I get your concerns, Connie, but you misunderstood my post. I'm not saying, Zazzle shall replace the term "for Private Use" with "For Private and Commercial Use" or add a generic "allowed for commercial use" in the terms. All they have to do is change the "For Private Use" into a more neutral "Terms of Use" or "How can I use it", whatever sounds nice, with a link to the license terms, the part where they explain the dos and don'ts in a human language like they're doing now. Then add a paragraph that mentions that you can use downloadable greeting cards and invites for sharing on socials, via email, and messaging apps on phones also as a business. This way that makeup artist lady having already ordered business cards on Z can also create her digital Christmas cards and share them through socials with peace of mind.

That being said, "commercial use" comes in a wide variety of shapes and the first look has always to be understood in the relative context.
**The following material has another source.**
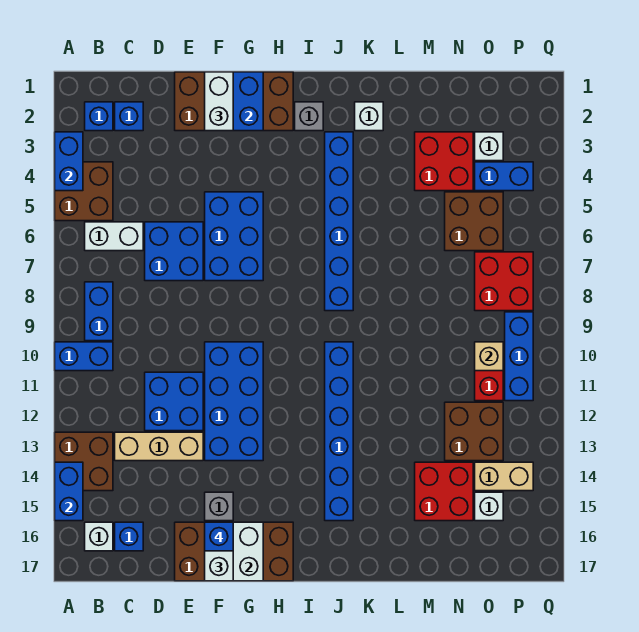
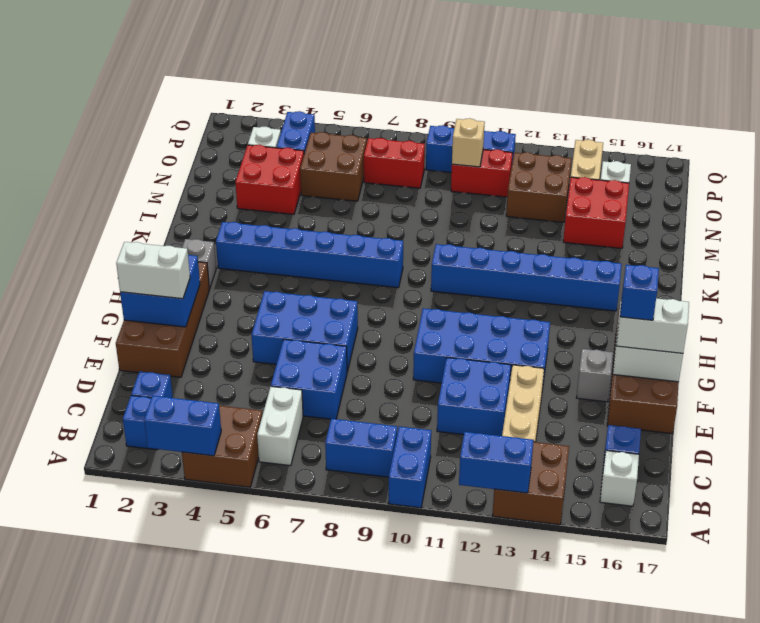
blue brick A14:A15 level 2 -> blue brick A12:A13 level 2
white brick K2 level 1 -> none
red brick O7:P8 level 1 -> red brick O7:O8 level 1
For all the details there are regular terms that describe what you can do and what not. If you take stock photos as an example, you have usually standard and extended licenses. Both allow commercial use, but the first one usually forbids the use on PODs for resale as well as for multiple customers (if you are a graphic designer) and often limits the print runs of brochures/ads, while the extended one usually gives you the right to use the image for PODs and multiple projects/customers (graphic designers), and grants you unlimited print runs. Both licenses don't allow you to resell the image as-is on other stock photo platforms, as an example.

So, no, "commercial use" doesn't give you ANY tacit approval to resell our designs. Unless you explicitly allow it in the terms.

Be careful with the terms of image sources that don't allow or limit download usage. In these cases there is no difference between private and commercial usage of downloads - both are not allowed (unless otherwise specified) and you have to disable the option.

TBH I'm more concerned about "clever" customers downloading a poster design and then uploading it on blank create your own products to save the extra royalties. Didn't check the poster downloads yet, tho, and didn't check the terms in full detail.

Cheers!

Fiorenzo
Valued Contributor II

@Mark 

Hi Mark, I have just noticed that digital downloads are possible on flat holiday cards. I used regular flat cards for my holiday ones to avoid the default 75 cards quantity being shown with the respective high price, that's why they aren't eligible. My bad. My suggestion stays, please extend to the regular basis Flat Cards. There is no sense in not doing so. Thank you!

Regarding the limited commercial use allowance, a little extra thought: you may let the personal use note stay to avoid confusion but you may add in the terms an extra paragraph that allows small businesses to SHARE  greeting and holiday cards on socials and in emails, e.g. for their Christmas, Mother's Day, Happy 4th of July, and other wishes. SHARE ONLY, NOT PRINTING. 

Thank you, and sorry for the hassles, I'm just thinking a tad further because I got confronted with such details already 25 years ago.

Mark
Moderator
Moderator

Hi @Fiorenzo,

I have noted your additional feedback now, thank you again!